The basic issue is this formula:
Flinchy said:
$$q(t) = \int \mathrm{i(t)}\, \mathrm{d}t$$
The integral is indefinite, so you can always add a constant to it. To determine a charge, you need to know this constant.

If you know the charge at some point in time, you can start your integral there, and add the charge at that point. t=0 would be an obvious choice, but t=-∞ with q-∞ is possible as well (together with the assumption that q0 flow towards the object between -∞ and 0).

t=5*10-6 is a good choice to determine q(t) for t after that point.

If q(0-) = 6e-6 C then the total charge at the end of t sec. is just 6e-6 C + the area under the curve from t=0 to t.

There is no need to invoke a weird number like 5e-6 s or any other number.

What your instructor wrote is exactly correct.

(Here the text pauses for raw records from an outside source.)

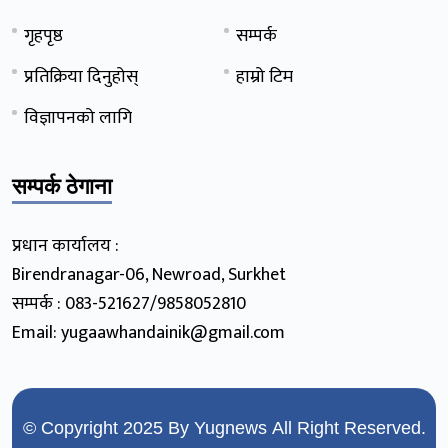
गृहपृष्ठ
सम्पर्क
प्रतिक्रिया दिनुहोस्
हाम्रो टिम
विज्ञापनको लागि
सम्पर्क ठेगाना
प्रधान कार्यालय :
Birendranagar-06, Newroad, Surkhet
सम्पर्क : 083-521627/9858052810
Email: yugaawhandainik@gmail.com
© Copyright 2025 By
Yugnews
All Right Reserved.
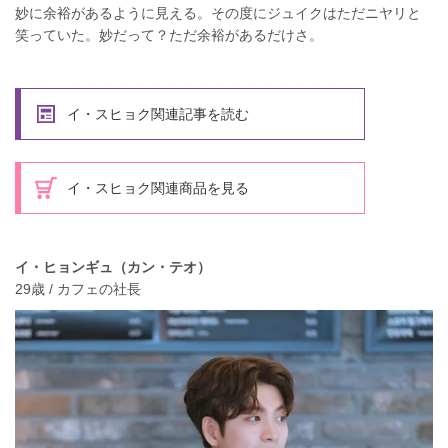
妙に余裕があるように見える。その度にジュイクはただニヤリと
笑っていた。妙だって？ただ余裕があるだけさ。
イ・スヒョク関連記事を読む
イ・スヒョク関連商品を見る
イ・ヒョンギュ（カン・テオ）
29歳 / カフェの社長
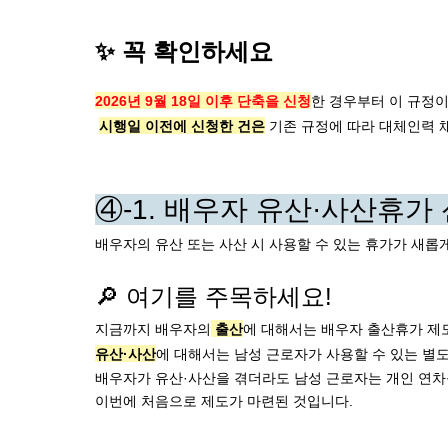
✨ 꼭 확인하세요
2026년 9월 18일 이후 단축을 신청
한 경우부터 이 규정이
시행일 이전에 신청한 건은
 기존 규정에 따라 대체인력 
④-1. 배우자 유산·사산휴가 신설
배우자의 유산 또는 사산 시 사용할 수 있는 휴가가 새롭게
🔎 여기를 주목하세요!
지금까지 배우자의
 출산
에 대해서는 배우자 출산휴가 제도
유산·사산
이번에 처음으로 제도가 마련된 것입니다.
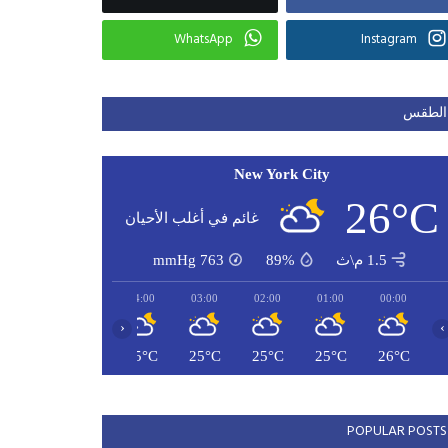
WhatsApp
Instagram
الطقس
New York City
26°C
غائم في أغلب الأحيان
1.5 م\ث
89%
763
mmHg
06:00
05:00
04:00
03:00
02:00
01:00
00:00
‹
›
24°C
24°C
25°C
25°C
25°C
25°C
26°C
POPULAR POSTS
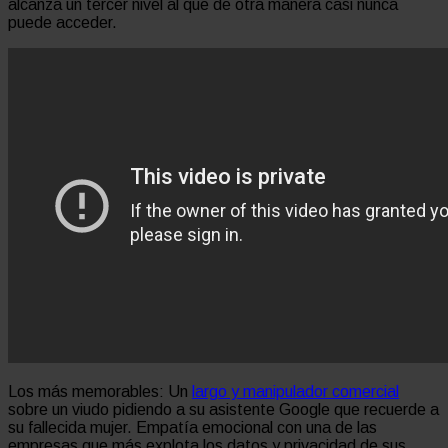
alcanza un tercer nivel al que de otra manera casi nunca
puede acceder.
Los más memorables: Un
largo y manipulador comercial
sobre un viudo pidiendo a su asistente Google que recuerde a
su fallecida mujer. Empatía emocional con una de las
empresas que más explota los datos y privacidad de sus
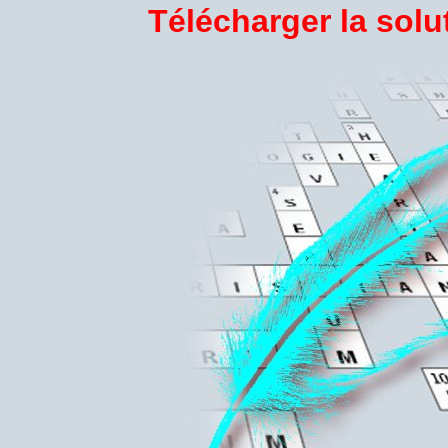
Télécharger la sol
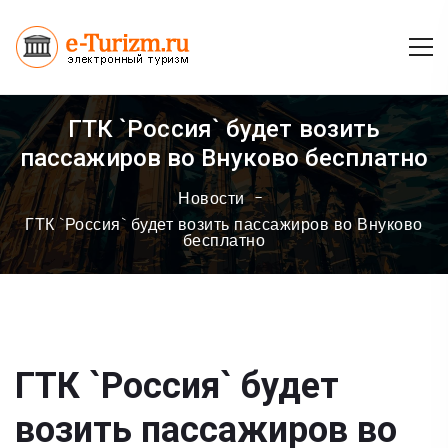
ГТК `Россия` будет возить
пассажиров во Внуково бесплатно
Новости
ГТК `Россия` будет возить пассажиров во Внуково
бесплатно
ГТК `Россия` будет
возить пассажиров во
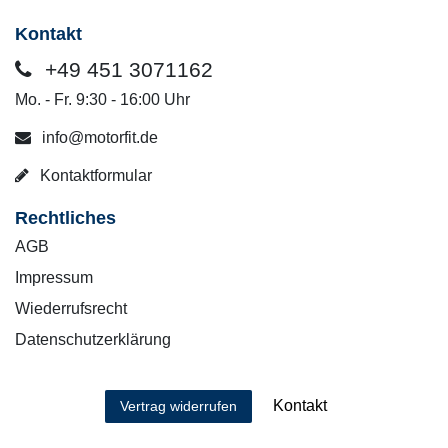
Kontakt
+49 451 3071162
Mo. - Fr. 9:30 - 16:00 Uhr
info@motorfit.de
Kontaktformular
Rechtliches
AGB
Impressum
Wiederrufsrecht
Datenschutzerklärung
Kontakt
Vertrag widerrufen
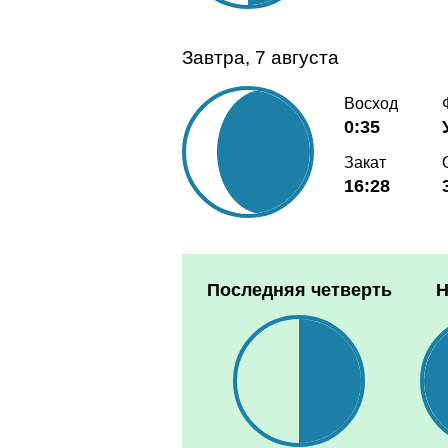
Завтра, 7 августа
Восход
0:35
Закат
16:28
Последняя четверть
Н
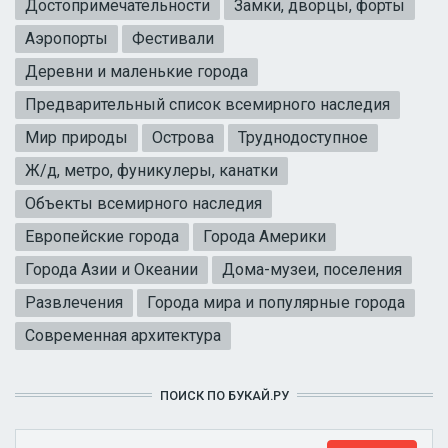
Достопримечательности
Замки, дворцы, форты
Аэропорты
Фестивали
Деревни и маленькие города
Предварительный список всемирного наследия
Мир природы
Острова
Труднодоступное
Ж/д, метро, фуникулеры, канатки
Объекты всемирного наследия
Европейские города
Города Америки
Города Азии и Океании
Дома-музеи, поселения
Развлечения
Города мира и популярные города
Современная архитектура
ПОИСК ПО БУКАЙ.РУ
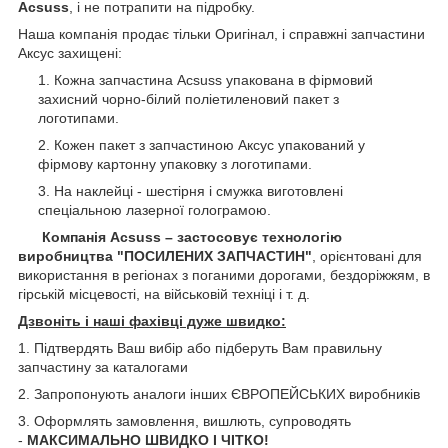
Acsuss
, і не потрапити на підробку.
Наша компанія продає тільки Оригінал, і справжні запчастини
Аксус захищені:
Кожна запчастина Acsuss упакована в фірмовий
захисний чорно-білий поліетиленовий пакет з
логотипами.
Кожен пакет з запчастиною Аксус упакований у
фірмову картонну упаковку з логотипами.
На наклейці - шестірня і смужка виготовлені
спеціальною лазерної голограмою.
Компанія Acsuss – застосовує технологію
виробництва "ПОСИЛЕНИХ ЗАПЧАСТИН"
, орієнтовані для
використання в регіонах з поганими дорогами, бездоріжжям, в
гірській місцевості, на військовій техніці і т. д.
Дзвоніть і наші фахівці дуже швидко:
1. Підтвердять Ваш вибір або підберуть Вам правильну
запчастину за каталогами
2. Запропонують аналоги інших ЄВРОПЕЙСЬКИХ виробників
3. Оформлять замовлення, вишлють, супроводять
-
МАКСИМАЛЬНО ШВИДКО І ЧІТКО!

Given q(0) = 6e-6 C you don't care what happened for t < 0.

Flinchy said:
1. EDIT: I think I figured out what I was doing wrong! Since q(t) gives you the total charge at a given time, you need to add the total charge from to the previous interval to the equation of the next, otherwise it is assuming the charge starts from zero? Maybe I'm just grasping at straws...

That is correct. The "charge from the previous interval" is 6e-6 C.